Premier long-métrage d'Emilie Frèche, Les Engagés nous entraîne sur la route de Briançon. La voiture de David (Benjamin Lavernhe) percute un jeune exilé (Youssouf Gueye) poursuivi par la police.
Suivant son instinct, David le cache dans son coffre et le ramène chez sa compagne Gabrielle (Julia Piaton) qui vit avec ses deux enfants. Bouleversé par le destin de cet adolescent, David s’engage à l’aider coûte que coûte.
Pour la réalisatrice, cette première incursion dans la mise en scène au cinéma lui a permis de faire un film sur l’engagement, sur notre capacité à rendre le monde meilleur. Selon Emilie Frèche, c'est aussi une oeuvre sur la désobéissance à la loi et sur la manière dont des gens ordinaires, en restant fidèles à leurs valeurs, deviennent des héros.
"David, mon personnage principal, est l’héritier des Justes d’hier. Il met sa morale au-dessus des lois qu’il considère iniques. C’est cet engagement-là que j’ai voulu raconter davantage que le parcours des exilés.
Sans doute parce que face aux grands mouvements migratoires qui nous attendent dans les années à venir, une seule question se pose : comment accueille-t-on, et dans quelles conditions ?", s'interroge Emilie Frèche.
TIRÉ D'UNE HISTOIRE VRAIE ?
Les Engagés s'inspire librement des "7 de Briançon", une véritable histoire s'étant déroulée en 2018. Les Identitaires, un groupuscule d’extrême-droite, était venu patrouiller en hélicoptère au col de l’Échelle pour chercher des migrants.
"Les solidaires avaient choisi de riposter de manière pacifique à cette opération de com’ violente, en organisant une manifestation qui partirait de Clavière, en Italie, et irait jusqu’à Briançon. La police les a laissés passer la frontière", explique Emilie Frèche.
"Mais arrivées en France, plusieurs personnes ont été arrêtées, et certaines placées en détention provisoire au motif qu’il y avait des exilés dans cette marche : ils étaient accusés d’aide à l’entrée illégale sur le territoire en bande organisée", poursuit-elle.
"Ils ont tous été relaxés en appel, mais certains, avec la détention provisoire, ont été privés de leur liberté. Et cette privation s’apparente à un moyen de pression politique pour dissuader tous les gens qui voudraient s’engager dans la région", déplore la cinéaste.
"C’est une façon de dire 'Regardez ce qui va vous arriver, si vous sauvez des étrangers en montagne !'. Je me suis inspirée de cette histoire, mais aussi du destin tragique de Blessing, jeune nigériane qui s’est noyée dans la Durance pour échapper à un contrôle de police", confie la réalisatrice.
TRAVAIL DE RECHERCHES
Quand Emilie Frèche a découvert l'affaire des "7 de Briançon", elle a décidé de s’y rendre. La cinéaste a trouvé une chambre à Montgenèvre et a beaucoup discuté avec sa logeuse, qui lui a parlé de la situation, lui racontant comment des enfants arrivaient régulièrement de la montagne.

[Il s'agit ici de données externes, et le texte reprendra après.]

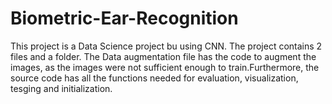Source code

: # Biometric-Ear-Recognition

This project is a Data Science project bu using CNN. The project contains 2 files and a folder. 
The Data augmentation file has the code to augment the images, as the images were not sufficient enough to train.Furthermore, the source code has all the functions needed for evaluation, visualization, tesging and initialization.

"Elle me disait être obligée de leur ouvrir, ne serait-ce que pour ses enfants – elle ne pouvait pas ne pas leur apprendre l’hospitalité. Le jour même, cette femme m’a mise en contact avec une personne du Refuge. Elle m’a accompagnée chez elle, près de Montgenèvre", se souvient Emilie Frèche.
Après ce premier séjour, la réalisatrice est retournée plusieurs fois à Briançon où elle a passé un peu de temps au Refuge Solidaire pour écouter et regarder les bénévoles agir. Elle a ainsi observé les exilés qui arrivaient d’un très long périple.
"J’y suis retournée aussi avec les acteurs, pour qu’ils s’imprègnent des lieux et de l’atmosphère. J'ai également beaucoup lu sur le sujet, et visionné les passionnants reportages ou documentaires qui avaient été faits. Et puis j’ai essayé de comprendre la topographie des lieux, cette frontière à cheval sur un terrain de golf l’été et sur une piste de ski l’hiver", précise la cinéaste.
Les Engagés est sorti en salles le 16 novembre.